Our integral for the marginal distribution becomes

\[ \begin{align} g_{xc}(x) \,& =\, \int_{-\infty}^\infty \, g_{2c}(x, y) \, dy \\[10pt] & =\, {1 \over \sqrt{2\,\pi}} \operatorname{exp} ( -\, x^2 / \,2) * \int_{-\infty}^\infty \, { \operatorname{exp} \left[\, – (y-\rho\, x)^ 2 / (2(1- \rho^2) ) \right] \over \sqrt{1 \,-\, \rho^2 \,} \, \sqrt{2\, \pi \, } } \, dy\,. \end{align} \]

A variable substitution

\[ u \,=\, {1 \over \sqrt{\, 1 \,-\, \rho^2\, }} \, \left( \, y \, -\, \rho\, x \,\right) \,, \quad {du \over dy} \,=\, {1 \over \sqrt{\, 1 \,-\, \rho^2\, } } \]

delivers

\[ \begin{align} g_{xc}(x) \,& =\, \int_{-\infty}^\infty \, g_{2c}(x, y) \, dy \\[10pt] & =\, {1 \over \sqrt{2\,\pi}} \operatorname{exp} ( -\, x^2 / \,2) * \int_{-\infty}^\infty \, {1 \over \sqrt{2\,\pi\, }} \, \operatorname{exp} ( – \, {1\over 2} \,u^2) \, du \\[10pt] & =\, {1 \over \sqrt{2\,\pi}} \operatorname{exp} ( -\, x^2 / \, 2) \,. \\[10pt] \end{align} \]

As expected.

Conclusion

By some simple reasoning we have guessed the functional form of a bivariate normal distribution.
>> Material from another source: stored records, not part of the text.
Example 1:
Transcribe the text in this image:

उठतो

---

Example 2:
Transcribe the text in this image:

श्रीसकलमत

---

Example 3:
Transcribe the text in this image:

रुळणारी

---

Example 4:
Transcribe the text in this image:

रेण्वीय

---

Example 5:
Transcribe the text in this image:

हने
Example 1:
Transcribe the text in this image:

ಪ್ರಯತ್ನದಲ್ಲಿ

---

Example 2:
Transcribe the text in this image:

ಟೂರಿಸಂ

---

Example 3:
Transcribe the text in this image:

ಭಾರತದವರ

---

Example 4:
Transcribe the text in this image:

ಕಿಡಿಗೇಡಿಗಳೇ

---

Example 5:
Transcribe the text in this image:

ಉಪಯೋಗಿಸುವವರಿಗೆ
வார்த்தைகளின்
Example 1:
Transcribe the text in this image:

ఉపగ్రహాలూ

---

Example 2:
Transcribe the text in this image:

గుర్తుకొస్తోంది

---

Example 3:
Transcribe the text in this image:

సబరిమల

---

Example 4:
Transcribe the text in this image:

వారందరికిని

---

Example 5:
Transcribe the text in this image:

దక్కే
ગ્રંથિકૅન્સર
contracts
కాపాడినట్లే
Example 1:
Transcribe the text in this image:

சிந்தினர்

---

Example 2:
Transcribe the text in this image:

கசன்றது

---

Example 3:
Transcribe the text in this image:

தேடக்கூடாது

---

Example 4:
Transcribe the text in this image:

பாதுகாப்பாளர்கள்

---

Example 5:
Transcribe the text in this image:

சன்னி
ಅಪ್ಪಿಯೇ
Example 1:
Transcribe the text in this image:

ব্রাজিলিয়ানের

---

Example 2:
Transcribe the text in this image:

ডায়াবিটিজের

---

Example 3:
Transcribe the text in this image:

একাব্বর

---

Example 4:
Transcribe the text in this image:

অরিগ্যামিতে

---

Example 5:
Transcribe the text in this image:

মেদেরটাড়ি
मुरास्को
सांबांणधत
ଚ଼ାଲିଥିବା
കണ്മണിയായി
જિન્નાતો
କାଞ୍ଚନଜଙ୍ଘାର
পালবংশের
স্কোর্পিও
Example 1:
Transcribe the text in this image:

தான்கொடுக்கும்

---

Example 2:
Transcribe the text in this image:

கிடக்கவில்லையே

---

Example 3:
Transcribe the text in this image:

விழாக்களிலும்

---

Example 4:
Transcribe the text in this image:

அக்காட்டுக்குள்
We have made the assumption that the marginal distributions of a bivariate normal distribution should be one-dimensional normal distributions whose probability density functions are described by normalized Gaussians.

By looking at conditional probabilities we found that a normalization of the respective probability densities could be achieved by symmetry arguments and a factorization approach. This lead us to the assumption that the conditional distributions could be normal Gaussian distributions themselves.

We shall have a look at properties of the bivariate normal distribution, its marginals and conditional sub-distributions in later posts.